EXERCISE PROMPT:
What follows is a set of entries. Repeat them exactly, but not their pictures.

# # # # # # #

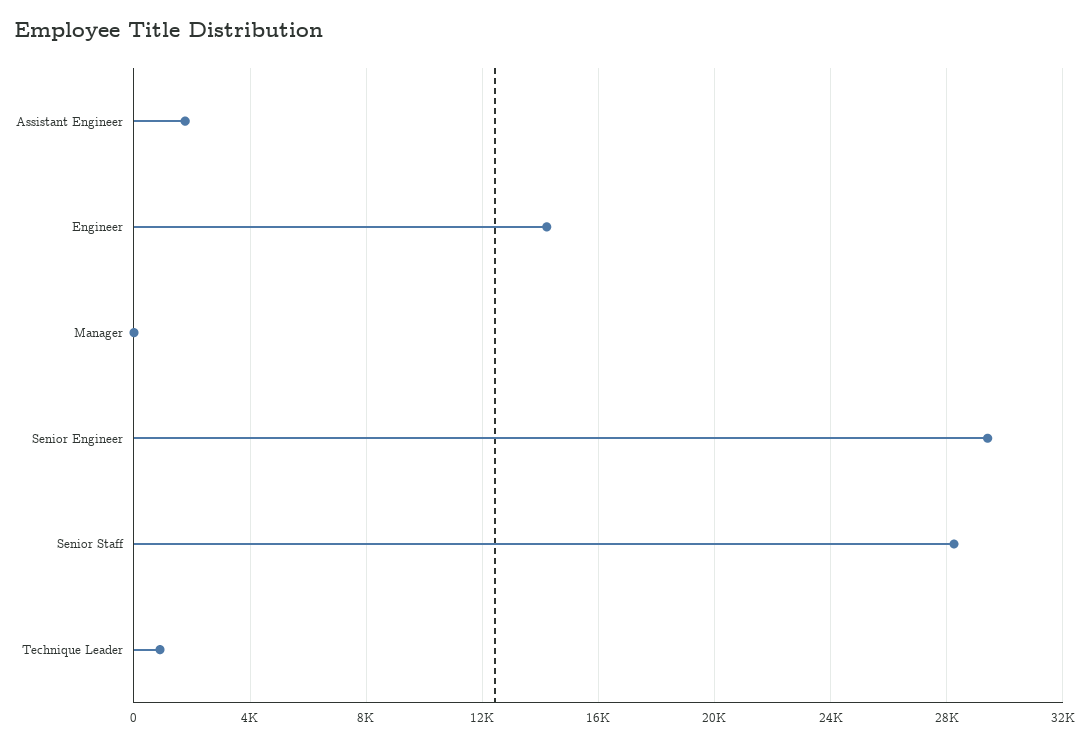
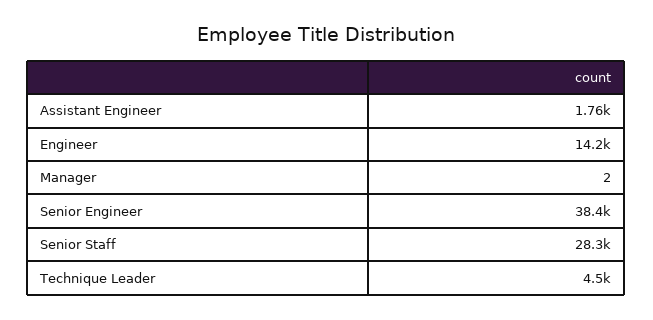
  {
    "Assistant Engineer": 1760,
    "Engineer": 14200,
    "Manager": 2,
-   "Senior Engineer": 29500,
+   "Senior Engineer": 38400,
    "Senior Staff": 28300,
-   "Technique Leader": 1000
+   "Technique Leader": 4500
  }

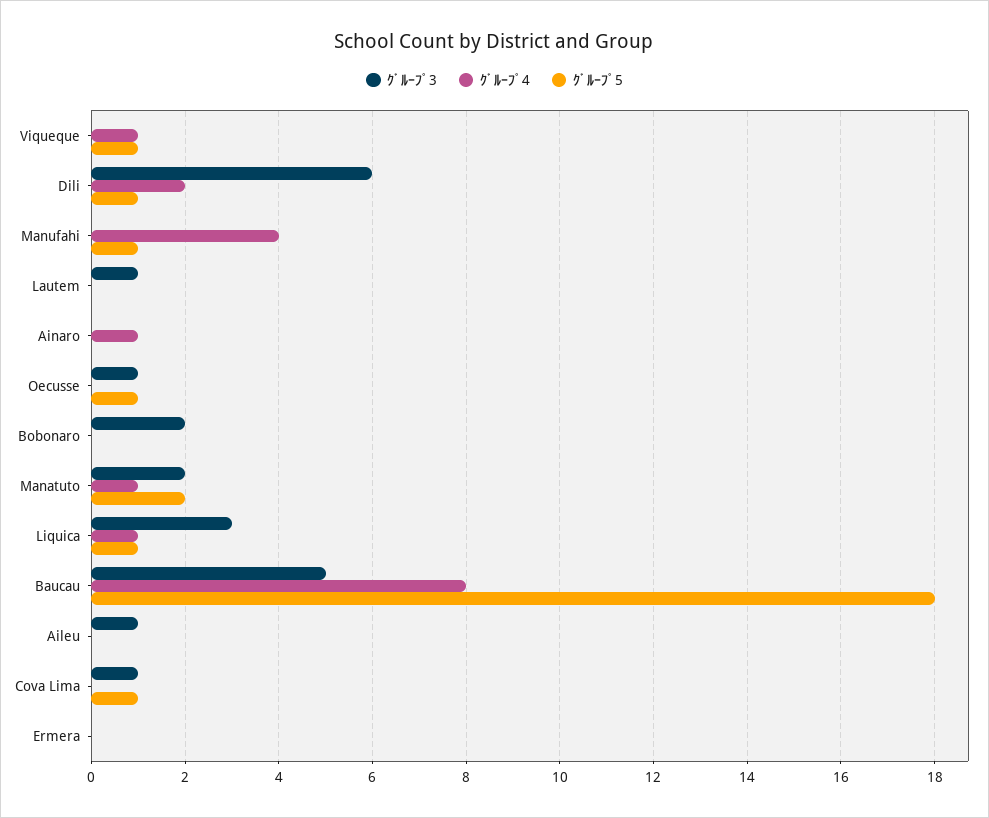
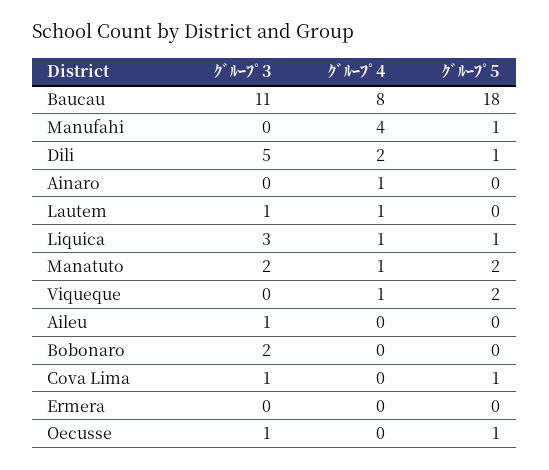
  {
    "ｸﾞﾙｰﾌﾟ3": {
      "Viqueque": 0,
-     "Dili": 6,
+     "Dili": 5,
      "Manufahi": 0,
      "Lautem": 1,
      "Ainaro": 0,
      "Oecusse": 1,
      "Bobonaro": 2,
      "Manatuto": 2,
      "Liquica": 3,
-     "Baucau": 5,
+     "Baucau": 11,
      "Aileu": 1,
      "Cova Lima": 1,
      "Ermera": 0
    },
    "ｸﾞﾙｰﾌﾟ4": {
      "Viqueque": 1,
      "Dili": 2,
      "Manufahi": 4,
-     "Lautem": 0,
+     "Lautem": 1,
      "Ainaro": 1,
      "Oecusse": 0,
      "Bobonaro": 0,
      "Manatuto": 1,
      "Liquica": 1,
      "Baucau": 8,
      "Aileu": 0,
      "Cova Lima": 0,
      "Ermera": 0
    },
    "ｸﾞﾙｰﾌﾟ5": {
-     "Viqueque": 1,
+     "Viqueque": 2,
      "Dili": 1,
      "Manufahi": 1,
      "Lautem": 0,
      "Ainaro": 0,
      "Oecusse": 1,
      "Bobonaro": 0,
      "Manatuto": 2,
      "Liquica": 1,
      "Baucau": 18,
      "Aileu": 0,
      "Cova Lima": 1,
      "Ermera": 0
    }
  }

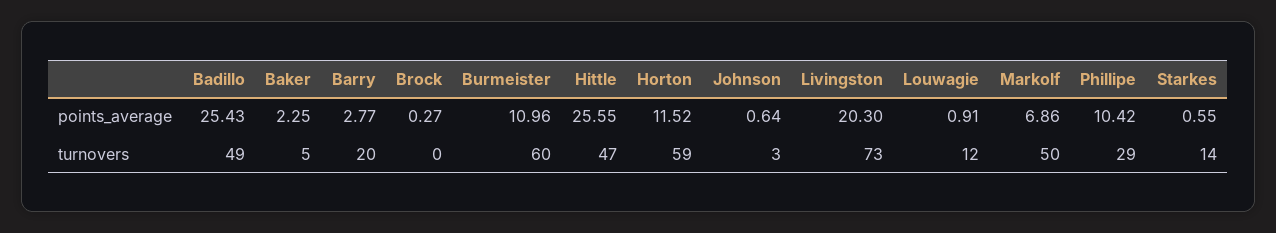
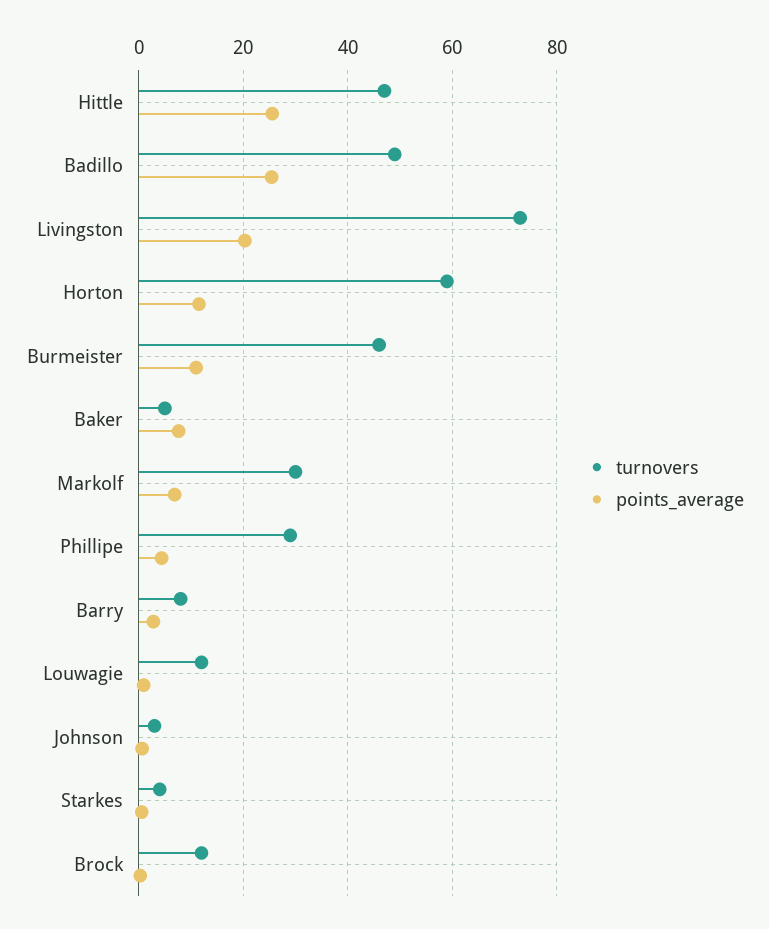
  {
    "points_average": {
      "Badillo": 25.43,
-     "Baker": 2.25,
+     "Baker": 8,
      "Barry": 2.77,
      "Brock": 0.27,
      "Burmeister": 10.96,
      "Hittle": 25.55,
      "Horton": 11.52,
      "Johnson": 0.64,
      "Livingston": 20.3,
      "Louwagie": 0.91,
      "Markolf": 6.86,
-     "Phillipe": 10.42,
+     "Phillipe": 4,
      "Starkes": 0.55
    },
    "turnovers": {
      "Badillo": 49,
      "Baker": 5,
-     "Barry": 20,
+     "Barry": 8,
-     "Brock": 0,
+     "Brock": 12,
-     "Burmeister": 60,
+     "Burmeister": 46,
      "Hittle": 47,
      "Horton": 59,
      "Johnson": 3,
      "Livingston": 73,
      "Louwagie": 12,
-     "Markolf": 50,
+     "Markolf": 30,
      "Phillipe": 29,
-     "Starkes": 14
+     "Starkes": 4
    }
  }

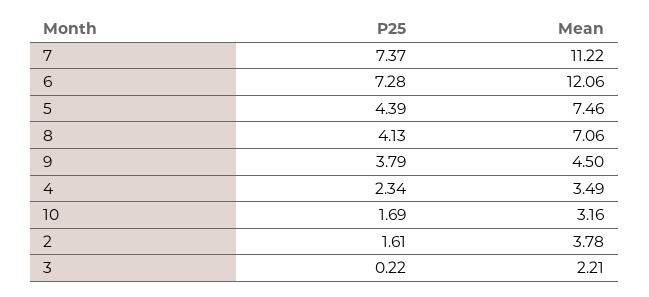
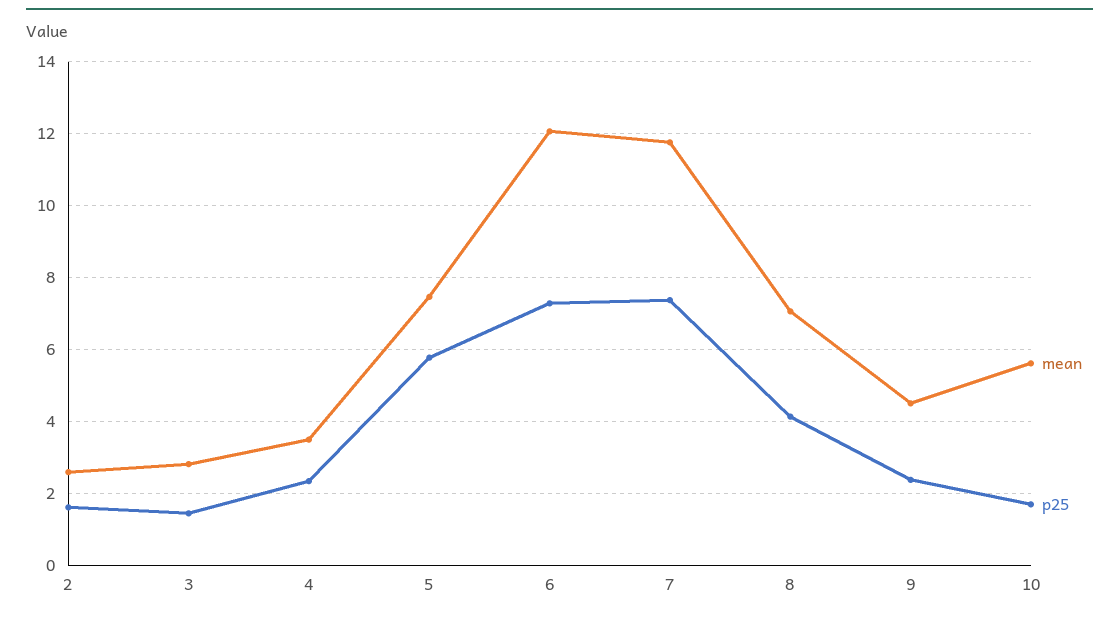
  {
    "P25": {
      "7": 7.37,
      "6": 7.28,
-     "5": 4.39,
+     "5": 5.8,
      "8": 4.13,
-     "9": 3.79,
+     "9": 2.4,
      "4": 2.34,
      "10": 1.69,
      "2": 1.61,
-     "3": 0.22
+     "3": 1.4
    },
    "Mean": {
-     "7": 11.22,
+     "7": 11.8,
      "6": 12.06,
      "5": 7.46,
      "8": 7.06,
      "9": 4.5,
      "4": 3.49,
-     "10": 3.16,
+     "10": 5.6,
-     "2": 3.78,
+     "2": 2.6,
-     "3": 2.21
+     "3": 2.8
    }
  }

# # # # # # #

REPLY TO THE EXERCISE:
  {
    "Assistant Engineer": 1760,
    "Engineer": 14200,
    "Manager": 2,
-   "Senior Engineer": 29500,
+   "Senior Engineer": 38400,
    "Senior Staff": 28300,
-   "Technique Leader": 1000
+   "Technique Leader": 4500
  }

  {
    "ｸﾞﾙｰﾌﾟ3": {
      "Viqueque": 0,
-     "Dili": 6,
+     "Dili": 5,
      "Manufahi": 0,
      "Lautem": 1,
      "Ainaro": 0,
      "Oecusse": 1,
      "Bobonaro": 2,
      "Manatuto": 2,
      "Liquica": 3,
-     "Baucau": 5,
+     "Baucau": 11,
      "Aileu": 1,
      "Cova Lima": 1,
      "Ermera": 0
    },
    "ｸﾞﾙｰﾌﾟ4": {
      "Viqueque": 1,
      "Dili": 2,
      "Manufahi": 4,
-     "Lautem": 0,
+     "Lautem": 1,
      "Ainaro": 1,
      "Oecusse": 0,
      "Bobonaro": 0,
      "Manatuto": 1,
      "Liquica": 1,
      "Baucau": 8,
      "Aileu": 0,
      "Cova Lima": 0,
      "Ermera": 0
    },
    "ｸﾞﾙｰﾌﾟ5": {
-     "Viqueque": 1,
+     "Viqueque": 2,
      "Dili": 1,
      "Manufahi": 1,
      "Lautem": 0,
      "Ainaro": 0,
      "Oecusse": 1,
      "Bobonaro": 0,
      "Manatuto": 2,
      "Liquica": 1,
      "Baucau": 18,
      "Aileu": 0,
      "Cova Lima": 1,
      "Ermera": 0
    }
  }

  {
    "points_average": {
      "Badillo": 25.43,
-     "Baker": 2.25,
+     "Baker": 8,
      "Barry": 2.77,
      "Brock": 0.27,
      "Burmeister": 10.96,
      "Hittle": 25.55,
      "Horton": 11.52,
      "Johnson": 0.64,
      "Livingston": 20.3,
      "Louwagie": 0.91,
      "Markolf": 6.86,
-     "Phillipe": 10.42,
+     "Phillipe": 4,
      "Starkes": 0.55
    },
    "turnovers": {
      "Badillo": 49,
      "Baker": 5,
-     "Barry": 20,
+     "Barry": 8,
-     "Brock": 0,
+     "Brock": 12,
-     "Burmeister": 60,
+     "Burmeister": 46,
      "Hittle": 47,
      "Horton": 59,
      "Johnson": 3,
      "Livingston": 73,
      "Louwagie": 12,
-     "Markolf": 50,
+     "Markolf": 30,
      "Phillipe": 29,
-     "Starkes": 14
+     "Starkes": 4
    }
  }

  {
    "P25": {
      "7": 7.37,
      "6": 7.28,
-     "5": 4.39,
+     "5": 5.8,
      "8": 4.13,
-     "9": 3.79,
+     "9": 2.4,
      "4": 2.34,
      "10": 1.69,
      "2": 1.61,
-     "3": 0.22
+     "3": 1.4
    },
    "Mean": {
-     "7": 11.22,
+     "7": 11.8,
      "6": 12.06,
      "5": 7.46,
      "8": 7.06,
      "9": 4.5,
      "4": 3.49,
-     "10": 3.16,
+     "10": 5.6,
-     "2": 3.78,
+     "2": 2.6,
-     "3": 2.21
+     "3": 2.8
    }
  }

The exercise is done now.